SCALGO Live Documentation

Understanding the river network

River networks are located at the top of the layer selection panel to the left of the SCALGO Live interface, in red boxes - one for each river network. The screenshot below shows a user accessing the "Silverlode" network.

The river network box contains a button to show the "River Network Tools" dialog (), as well as the list of map layers associated with the network. These include the river network layer itself (described below) as well as the so-called binding reports and a layer for each of the computations associated with the river network.

The Model

The river network is modelled as a network of nodes and edges with cross sections and can be visualized by selecting the "River Network" layer. Each edge corresponds to a section of the river over which the cross section is assumed to be constant. Cross sections are usually measured by surveyors in the field, but can also come from e.g. regulations data. In SCALGO Live these cross sections are extended beyond their original extent by a sampling of the terrain model. The river network itself is rendered (see figure below) as a sequence of edges displayed in alternating shades of blue. An edge goes between two green nodes.

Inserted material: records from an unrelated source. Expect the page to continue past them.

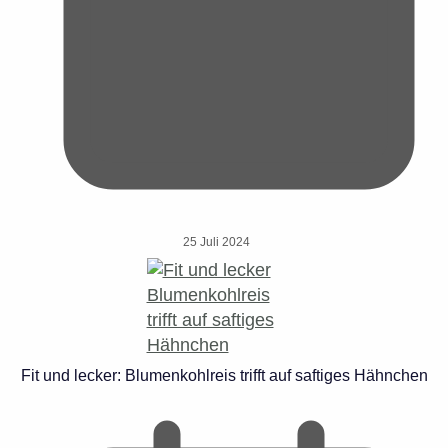
25 Juli 2024
Fit und lecker: Blumenkohlreis trifft auf saftiges Hähnchen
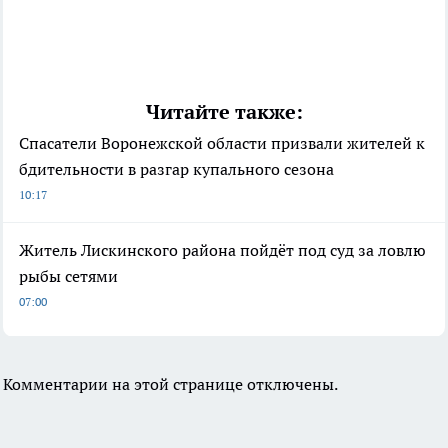
Читайте также:
Спасатели Воронежской области призвали жителей к
бдительности в разгар купального сезона
10:17
Житель Лискинского района пойдёт под суд за ловлю
рыбы сетями
07:00
Комментарии на этой странице отключены.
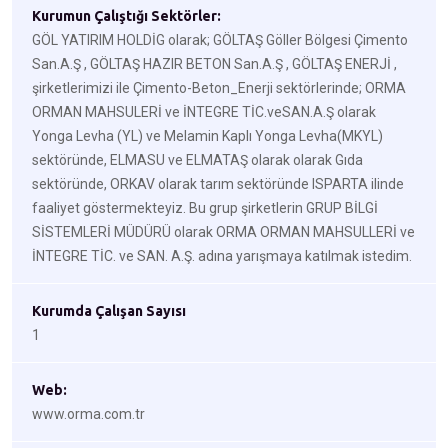
Kurumun Çalıştığı Sektörler:
GÖL YATIRIM HOLDİG olarak; GÖLTAŞ Göller Bölgesi Çimento
San.A.Ş , GÖLTAŞ HAZIR BETON San.A.Ş , GÖLTAŞ ENERJİ ,
şirketlerimizi ile Çimento-Beton_Enerji sektörlerinde; ORMA
ORMAN MAHSULERİ ve İNTEGRE TİC.veSAN.A.Ş olarak
Yonga Levha (YL) ve Melamin Kaplı Yonga Levha(MKYL)
sektöründe, ELMASU ve ELMATAŞ olarak olarak Gıda
sektöründe, ORKAV olarak tarım sektöründe ISPARTA ilinde
faaliyet göstermekteyiz. Bu grup şirketlerin GRUP BİLGİ
SİSTEMLERİ MÜDÜRÜ olarak ORMA ORMAN MAHSULLERİ ve
İNTEGRE TİC. ve SAN. A.Ş. adına yarışmaya katılmak istedim.
Kurumda Çalışan Sayısı
1
Web:
www.orma.com.tr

Screenshot of the river network showing a tributary (bottom left) merging into a larger river (going from right to top left) at the orange merge node.

The cross section used to model the section of the river covered by the edge is rendered as a thin purple line. The position, orientation and length of the line represents the measured part of the cross section. If you select an edge using the select tool you can see the full length of the cross section used in computations, including the part sampled from the terrain model. If the cross section has not been measured and is sourced entirely from digitized regulations and/or the terrain model, a short purple line is shown with an orientation perpendicular to the river. An orange node is used to indicate a merge node where multiple river strings merge into one. The yellow points represent points from the external river network data where the elevation of the river bed is known.